Rather less elegantly designed are the Samsung UE46ES5500’s connections. Surprisingly, many of them stick straight out of the TV’s rear rather than being accessed from the side, making the set a potentially tricky wall-mounting option.
The connections are reasonably plentiful though, delivering highlights of three HDMIs, two USBs, a D-Sub PC input and a LAN port. The set is also Wi-Fi capable, though only if you add an optional USB dongle.
Investigating some of these connections in more detail, it transpires that the HDMIs do not support 3D inputs. For the simple reason that the TV does not support 3D playback. This is the most significant compromise Samsung has made in order to make the UE46ES5500 so affordable.
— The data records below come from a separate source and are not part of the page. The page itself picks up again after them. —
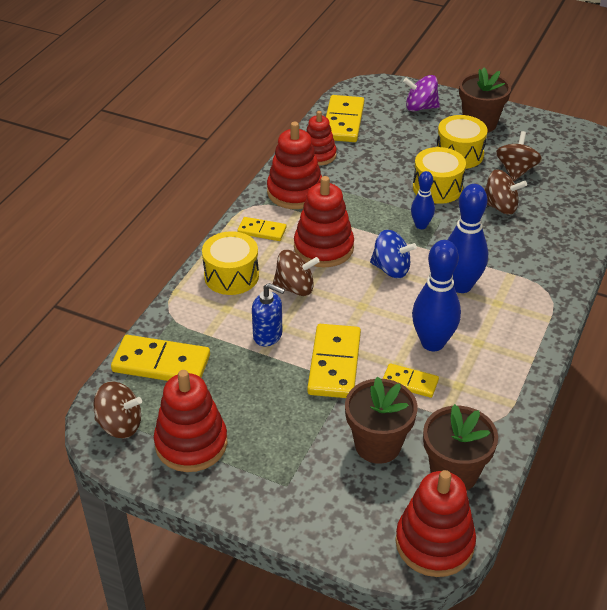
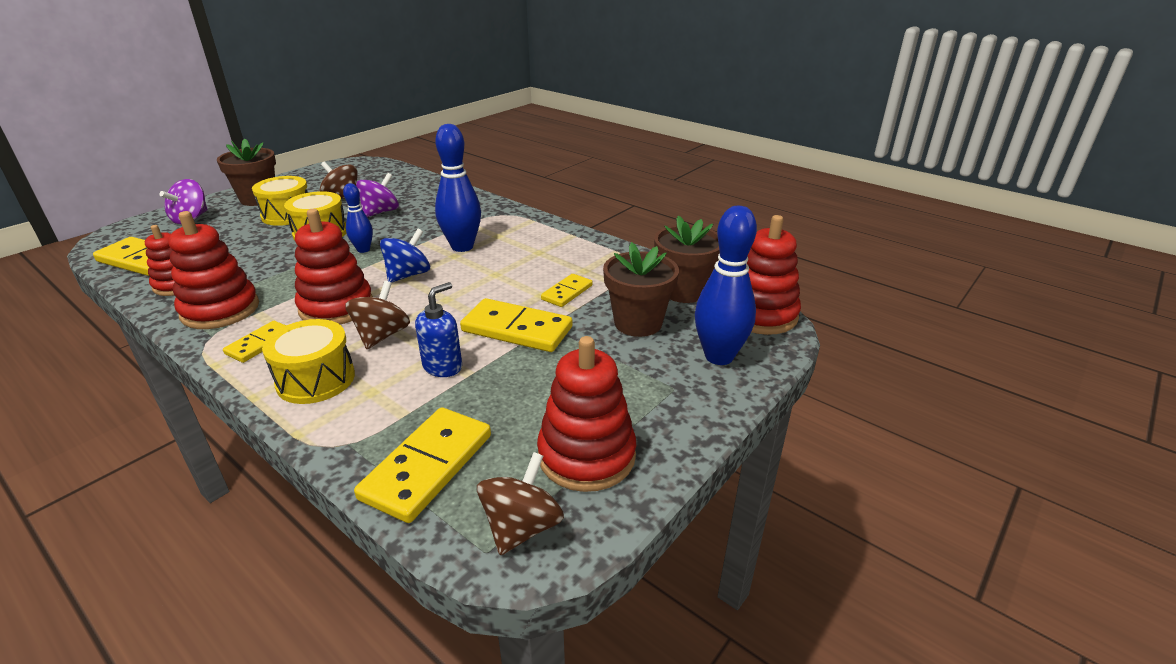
camera: 75 degrees left, 10 degrees down
blue bowling pin [412,240,461,351] -> blue bowling pin moved to [695,206,757,365]
brown spinning top [485,169,527,215] -> purple spinning top [356,173,399,217]

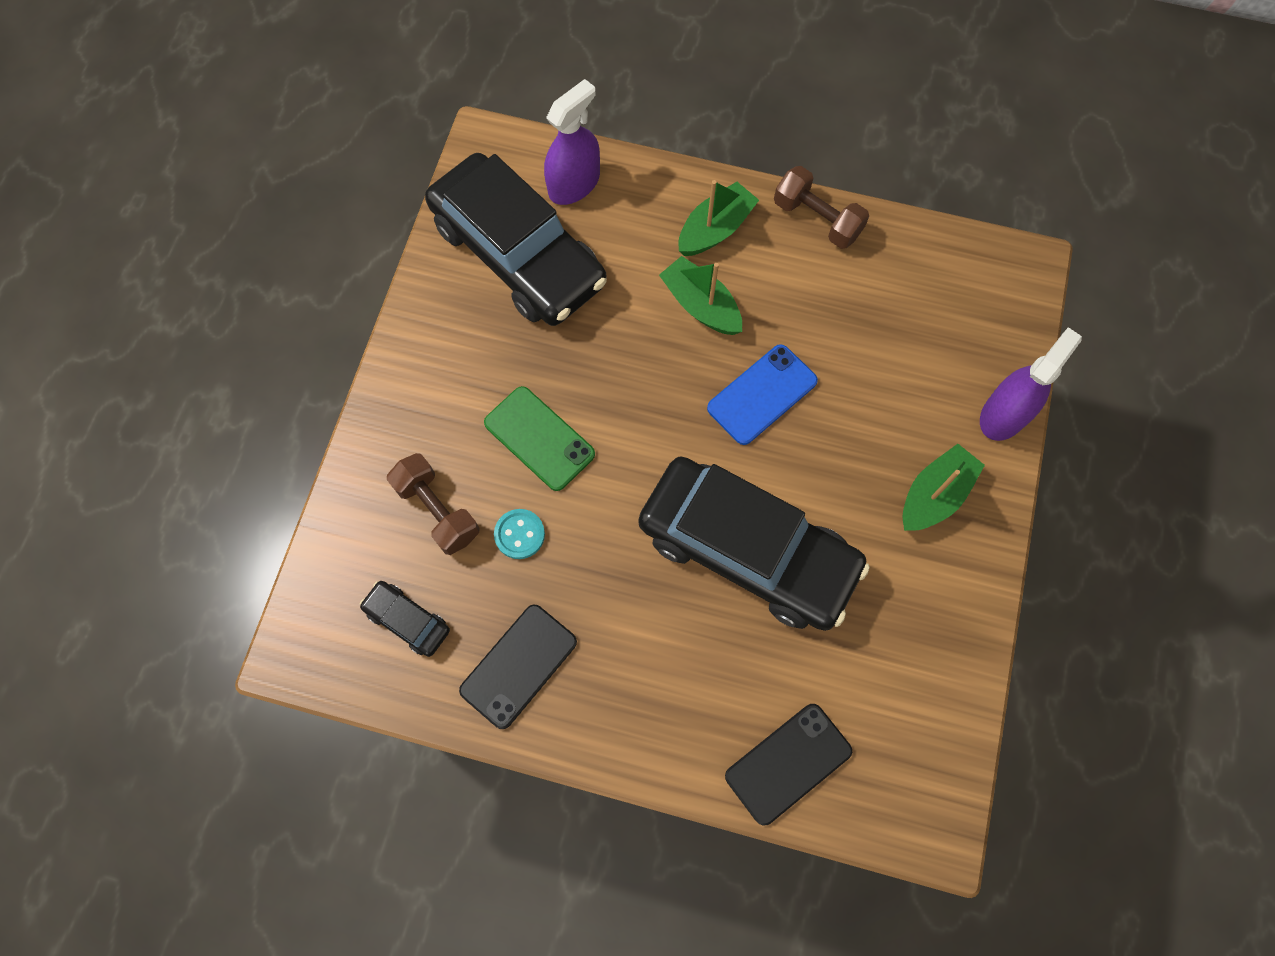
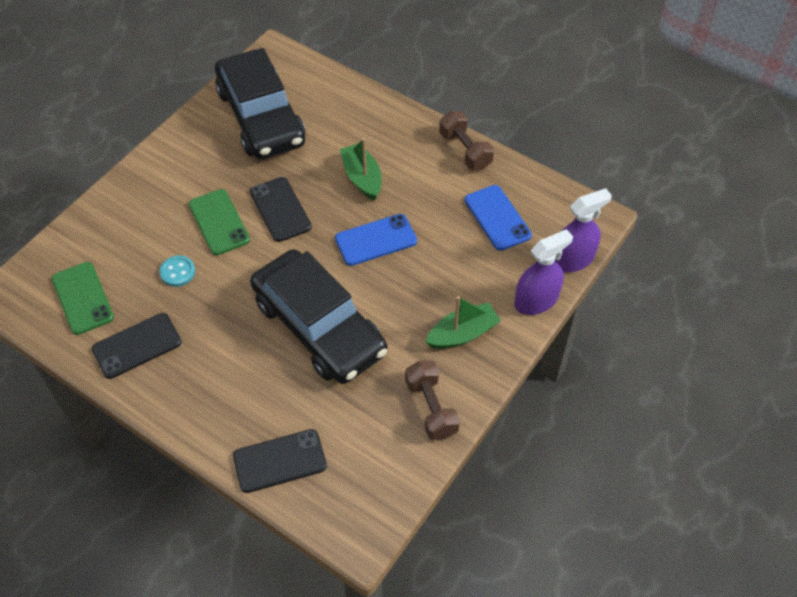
camera: 20 degrees right, 15 degrees down
black car [360,581,450,657] -> green phone [52,262,114,335]
brown dumbbell [387,453,479,555] -> brown dumbbell moved to [405,361,460,440]
purple spray bottle [544,79,600,205] -> purple spray bottle moved to [555,188,612,273]
green boat [678,180,759,256] -> none
none -> black phone [250,177,312,242]
none -> blue phone [465,185,532,251]

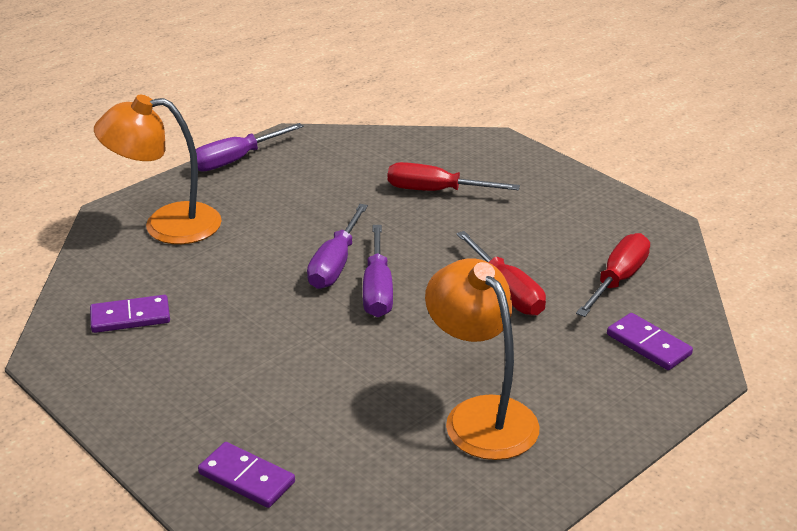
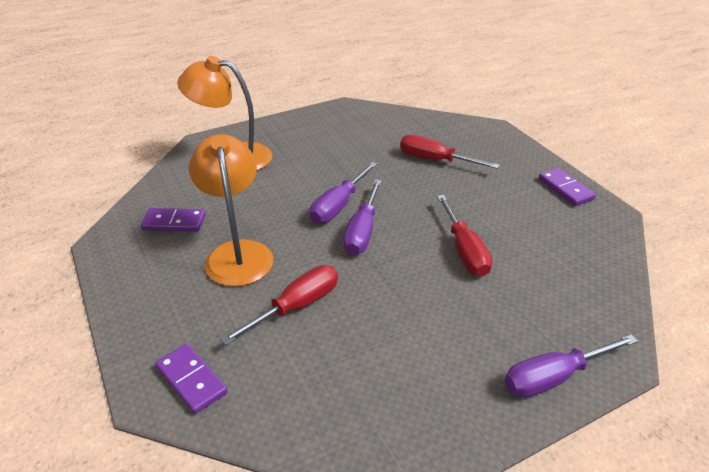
camera: 15 degrees right, 5 degrees up
purple screwdriver [196,123,304,172] -> purple screwdriver moved to [505,335,638,398]
orange lamp [425,258,540,460] -> orange lamp moved to [189,134,273,287]
red screwdriver [576,233,650,317] -> red screwdriver moved to [220,265,338,346]
purple domino [607,313,693,370] -> purple domino moved to [539,168,596,206]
The USBs, meanwhile, support playback of a mix of photo, video and music files, and can be used for time shifting from the built-in Freeview HD tuner. The LAN is probably the most interesting connection, though, for as well as enabling you to stream multimedia files from a connected DLNA PC, as noted earlier it lets you access the wealth of content contained on Samsung’s latest Smart TV service.
This service has been covered extensively in previous reviews of Samsung’s 2012 TVs, so we hadn’t intended to devote much time to it again here other than stressing just what an attractive and logical HD interface the system uses, and pointing out how content-rich it is. However, as we checked through the service during our tests, we spotted a surprisingly long list of new additions that seemed worthy of coverage.
Particularly of interest were new Curzon on Demand, Knowhow Movies, Digital Theatre, and BFI Player apps. We’ll go through these in a moment, but it’s worth quickly listing the other established video services these newcomers join: ITV Player, LoveFilm, YouTube, Netflix, BBC iPlayer, BBC Sport, Picture Box, Fitness VOD, Vimeo, Muzu.tv, DailyMotion, and a Berliner Philharmoniker feed.
Curzon on Demand turns out to be a terrific addition to Samsung’s offering. It focuses on arthouse films such as Aki Kourismaki's Le Havre, Lars Von Trier’s excellent Melancholia, and Holy Motors, with prices starting from £2 and going up to £10 for the latest releases.